- TEXT
The local LLM landscape is shifting. Models like GLM-4.7-Flash (released January 19, 2026) are achieving competitive performance with significantly smaller active parameter counts through MoE architecture, making them viable for consumer hardware.

Key Discoveries

GLM-4.7-Flash (Zhipu AI)

Released: January 19, 2026 Architecture: 30B total parameters, ~3B active per token (MoE) Performance:

  • SWE-bench Verified: 59.2% (vs Qwen3-Coder 480B at 55.4%)
  • Speed: 43-82 tokens/second on local hardware (M4 Max reports)

Positioning: Free-tier model optimized for high-volume endpoints, UI assistants, batch processing. Designed to run locally on consumer hardware.

Zhipu AI Background

  • Founded: 2019, spin-off from Tsinghua University’s Knowledge Engineering Group
  • Founders: Professors Tang Jie and Li Juanzi
  • Timeline:
    • 2021: GLM base model
    • 2022: GLM-130B (bilingual, open-source)
    • March 2023: ChatGLM (ChatGPT competitor)
    • 2026: Recently went public, pushing international markets

Market position: Strong in China, less known in Western markets. Academic lineage similar to Anthropic/OpenAI.

Local Testing

GLM-4.7-Flash (bf16)

Hardware: 96GB GPU RAM Memory usage: 58GB (plenty of headroom) Quantization: bf16 Performance: ~6 minutes for simple queries (“what do you think of this project?“)

Conclusion: bf16 is unusably slow. The reported benchmarks (43-82 tok/s) are likely using quantized versions (int4/int8). Switching to q4_K_M to test speed vs quality tradeoff.

- MATERIAL SHOWN
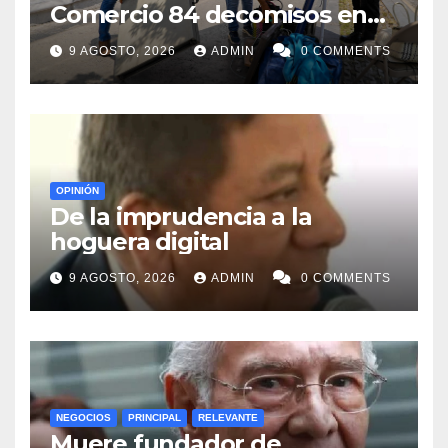
Comercio 84 decomisos en
Centro de Monterrey
9 AGOSTO, 2026
ADMIN
0 COMMENTS
OPINIÓN
De la imprudencia a la
hoguera digital
9 AGOSTO, 2026
ADMIN
0 COMMENTS
NEGOCIOS
PRINCIPAL
RELEVANTE
Muere fundador de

- EXERCISE PROMPT
In the notes on local models, how much memory did GLM-4.7-Flash use in bf16 during local testing? The rows have nothing to do with the notes on local models.

- SOLUTION FOR THIS PROBLEM
58GB